» **REQUIREMENTS**
(a) In the Toolsverse use cases below, shorten the paragraph that begins "Customer used Data Explorer ETL edition" into a bulleted list, keeping its main facts.
(b) Copy the Toolsverse use cases below word for word, from "Customer needed to develop a data" up to and including "Designer upon request of this customer.".

» **SUPPLIED PASSAGE**
Toolsverse-Data management tools

Use Cases

Project description: implement repeatable migration process which copies 200 tables from strong Microsoft SQL Server database to the Oracle and HSSQLDB databases

Challenge

Customer needed to develop a repeatable and really high performance ETL process which will migrate data from the MS SQL Server database to the Oracle and HSSWLDB databases. ETL process copies data to the existing Oracle and HSSWLDB tables which include CLOB and BLOB columns. The average size of the source table was in the neighborhood of 105 rows but there were ~30 tables with 106 rows or more.

Solution

Customer chose to use ETL Framework and develop ETL process completely in Java, no XML-based language involved. The key factor was a decision to use streaming ability of the ETL framework along with batch processing and bind variables. Customer developed adaptive algorithm which controls how multiple extract and load threads are created by ETL framework. Toolsverse helped customer with examples and best practices. Ability to use bind variables was added to the framework upon request of this customer.


Project description: migrate legacy application from Microsoft SQL Server database to the MySql

Challenge

Customer needed to develop a data migration process to move data from a legacy application in the Microsoft SQL Server to the cloud based system with MySql database as a backend. One of the main requirements was that ETL process must create tables in the destination MySql database on the fly, using source tables in the Microsoft SQL Server as a template. Also, some destination columns must be renamed while the values of some others must be calculated.

Solution

Customer used Data Explorer ETL edition to interactively develop ETL scenarios for this project using ETL Designer. Customer used ability of the ETL engine to create tables on the fly and built-in JavaScript to define functions which calculate column values. We have added several usability enhancements to the ETL Designer upon request of this customer.


Project description: implement system which requests data from JSON based Web services and updates Oracle database

Challenge

Customer uses a system which requests data from the external JSON-based Web services and produces CRUD updates for their cloud based Oracle database. One response can include multiple updates which must be performed within a transaction. Customer was using specific code to communicate with each Web service and they wanted a more unified approach; most importantly, they wanted to get out of the business of developing and supporting custom ETL code.

» **DATA PROVIDED**
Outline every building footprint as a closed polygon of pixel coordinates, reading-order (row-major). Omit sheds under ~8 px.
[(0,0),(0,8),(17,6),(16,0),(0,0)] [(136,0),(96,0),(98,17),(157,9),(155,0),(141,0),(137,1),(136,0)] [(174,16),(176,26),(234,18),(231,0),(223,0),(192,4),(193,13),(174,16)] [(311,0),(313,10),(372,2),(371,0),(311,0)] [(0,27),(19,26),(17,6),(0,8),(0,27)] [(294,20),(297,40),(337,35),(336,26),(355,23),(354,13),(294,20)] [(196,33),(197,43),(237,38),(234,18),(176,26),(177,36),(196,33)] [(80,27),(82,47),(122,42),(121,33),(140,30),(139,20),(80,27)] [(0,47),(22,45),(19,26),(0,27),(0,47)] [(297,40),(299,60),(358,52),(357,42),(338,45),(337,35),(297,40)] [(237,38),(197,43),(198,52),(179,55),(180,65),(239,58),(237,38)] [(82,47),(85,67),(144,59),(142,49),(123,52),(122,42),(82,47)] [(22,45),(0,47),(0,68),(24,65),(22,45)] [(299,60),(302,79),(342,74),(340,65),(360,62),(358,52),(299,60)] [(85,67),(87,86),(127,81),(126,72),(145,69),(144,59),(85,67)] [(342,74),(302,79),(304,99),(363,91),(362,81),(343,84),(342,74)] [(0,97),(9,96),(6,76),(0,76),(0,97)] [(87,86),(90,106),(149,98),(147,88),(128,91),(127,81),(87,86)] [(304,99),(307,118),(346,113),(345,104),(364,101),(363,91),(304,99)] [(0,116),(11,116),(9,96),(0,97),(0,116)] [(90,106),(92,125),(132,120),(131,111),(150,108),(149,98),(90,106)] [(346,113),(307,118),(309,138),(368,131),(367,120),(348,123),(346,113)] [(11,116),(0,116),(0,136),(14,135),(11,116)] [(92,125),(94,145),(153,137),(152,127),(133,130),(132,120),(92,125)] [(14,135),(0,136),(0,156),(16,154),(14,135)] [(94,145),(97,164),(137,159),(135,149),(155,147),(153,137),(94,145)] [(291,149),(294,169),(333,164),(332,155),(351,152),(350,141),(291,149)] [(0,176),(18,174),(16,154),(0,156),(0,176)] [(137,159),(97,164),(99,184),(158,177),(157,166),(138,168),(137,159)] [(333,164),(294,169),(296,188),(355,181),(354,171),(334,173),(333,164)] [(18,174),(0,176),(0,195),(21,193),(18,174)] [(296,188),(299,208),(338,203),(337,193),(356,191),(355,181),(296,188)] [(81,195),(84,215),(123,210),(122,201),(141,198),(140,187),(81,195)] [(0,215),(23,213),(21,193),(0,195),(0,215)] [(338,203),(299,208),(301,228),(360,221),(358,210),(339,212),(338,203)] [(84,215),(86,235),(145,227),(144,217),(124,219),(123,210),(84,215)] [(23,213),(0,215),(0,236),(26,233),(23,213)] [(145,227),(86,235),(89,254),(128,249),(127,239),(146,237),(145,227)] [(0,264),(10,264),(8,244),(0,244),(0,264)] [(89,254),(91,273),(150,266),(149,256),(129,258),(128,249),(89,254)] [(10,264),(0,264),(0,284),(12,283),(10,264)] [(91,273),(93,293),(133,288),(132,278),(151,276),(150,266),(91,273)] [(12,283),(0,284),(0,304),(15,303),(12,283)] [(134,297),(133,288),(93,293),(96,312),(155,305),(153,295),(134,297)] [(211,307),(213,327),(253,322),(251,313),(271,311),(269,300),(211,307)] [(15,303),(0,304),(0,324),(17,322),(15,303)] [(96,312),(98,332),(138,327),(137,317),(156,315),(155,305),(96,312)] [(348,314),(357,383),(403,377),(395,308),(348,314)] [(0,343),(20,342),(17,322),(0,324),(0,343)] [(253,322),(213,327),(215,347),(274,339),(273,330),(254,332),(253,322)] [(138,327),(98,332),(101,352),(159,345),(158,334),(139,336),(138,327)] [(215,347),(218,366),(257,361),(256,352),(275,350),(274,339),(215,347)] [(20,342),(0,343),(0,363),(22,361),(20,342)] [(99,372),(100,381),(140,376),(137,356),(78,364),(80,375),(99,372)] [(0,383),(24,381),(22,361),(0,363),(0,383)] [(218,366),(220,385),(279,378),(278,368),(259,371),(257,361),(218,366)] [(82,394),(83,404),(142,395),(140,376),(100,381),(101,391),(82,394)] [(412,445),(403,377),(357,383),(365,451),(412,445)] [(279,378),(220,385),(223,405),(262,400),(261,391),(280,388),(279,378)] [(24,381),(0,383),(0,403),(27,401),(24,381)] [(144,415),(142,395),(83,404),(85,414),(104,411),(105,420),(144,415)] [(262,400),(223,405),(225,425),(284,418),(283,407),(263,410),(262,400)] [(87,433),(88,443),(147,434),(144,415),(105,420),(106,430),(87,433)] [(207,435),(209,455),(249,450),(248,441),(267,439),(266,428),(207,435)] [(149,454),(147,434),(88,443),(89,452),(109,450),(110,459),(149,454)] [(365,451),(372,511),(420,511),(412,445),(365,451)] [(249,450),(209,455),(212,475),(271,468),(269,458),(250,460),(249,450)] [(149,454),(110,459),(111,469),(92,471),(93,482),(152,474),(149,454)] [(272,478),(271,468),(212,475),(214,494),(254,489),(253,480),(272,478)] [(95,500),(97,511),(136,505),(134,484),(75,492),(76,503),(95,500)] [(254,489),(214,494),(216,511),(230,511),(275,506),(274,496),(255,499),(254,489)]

» **ANSWER SET**
(a)
- The customer built the project's ETL scenarios interactively in ETL Designer, using Data Explorer ETL edition.
- The ETL engine created tables on the fly.
- Built-in JavaScript defined the functions that calculate column values.
- Several usability improvements were added to ETL Designer at this customer's request.

(b)
Customer needed to develop a data migration process to move data from a legacy application in the Microsoft SQL Server to the cloud based system with MySql database as a backend. One of the main requirements was that ETL process must create tables in the destination MySql database on the fly, using source tables in the Microsoft SQL Server as a template. Also, some destination columns must be renamed while the values of some others must be calculated.

Solution

Customer used Data Explorer ETL edition to interactively develop ETL scenarios for this project using ETL Designer. Customer used ability of the ETL engine to create tables on the fly and built-in JavaScript to define functions which calculate column values. We have added several usability enhancements to the ETL Designer upon request of this customer.